Reproduce the text of the entries below word for word, keeping every line in its original order. Leave out the picture markers.

*** Block opens ***

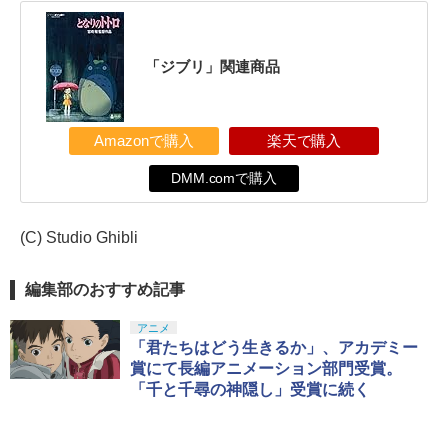
「ジブリ」関連商品
Amazonで購入
楽天で購入
DMM.comで購入
(C) Studio Ghibli
編集部のおすすめ記事
アニメ
「君たちはどう生きるか」、アカデミー
賞にて長編アニメーション部門受賞。
「千と千尋の神隠し」受賞に続く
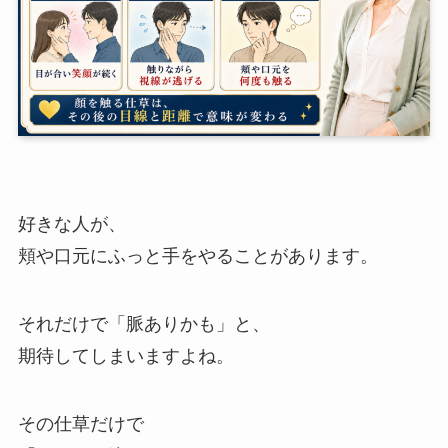
好きな人が、
頬や口元にふっと手をやることがあります。
それだけで「脈ありかも」と、
期待してしまいますよね。
その仕草だけで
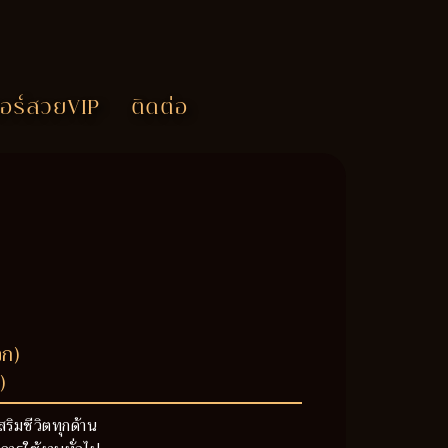
อร์สวยVIP
ติดต่อ
วก)
)
สริมชีวิตทุกด้าน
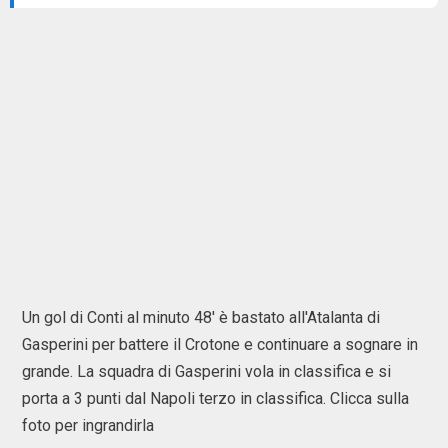
Un gol di Conti al minuto 48' è bastato all'Atalanta di
Gasperini per battere il Crotone e continuare a sognare in
grande. La squadra di Gasperini vola in classifica e si
porta a 3 punti dal Napoli terzo in classifica. Clicca sulla
foto per ingrandirla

*** Block closes ***

**Problem solution:**
「ジブリ」関連商品
Amazonで購入
楽天で購入
DMM.comで購入
(C) Studio Ghibli
編集部のおすすめ記事
アニメ
「君たちはどう生きるか」、アカデミー
賞にて長編アニメーション部門受賞。
「千と千尋の神隠し」受賞に続く
好きな人が、
頬や口元にふっと手をやることがあります。
それだけで「脈ありかも」と、
期待してしまいますよね。
その仕草だけで
อร์สวยVIP
ติดต่อ
วก)
)
สริมชีวิตทุกด้าน
Un gol di Conti al minuto 48' è bastato all'Atalanta di
Gasperini per battere il Crotone e continuare a sognare in
grande. La squadra di Gasperini vola in classifica e si
porta a 3 punti dal Napoli terzo in classifica. Clicca sulla
foto per ingrandirla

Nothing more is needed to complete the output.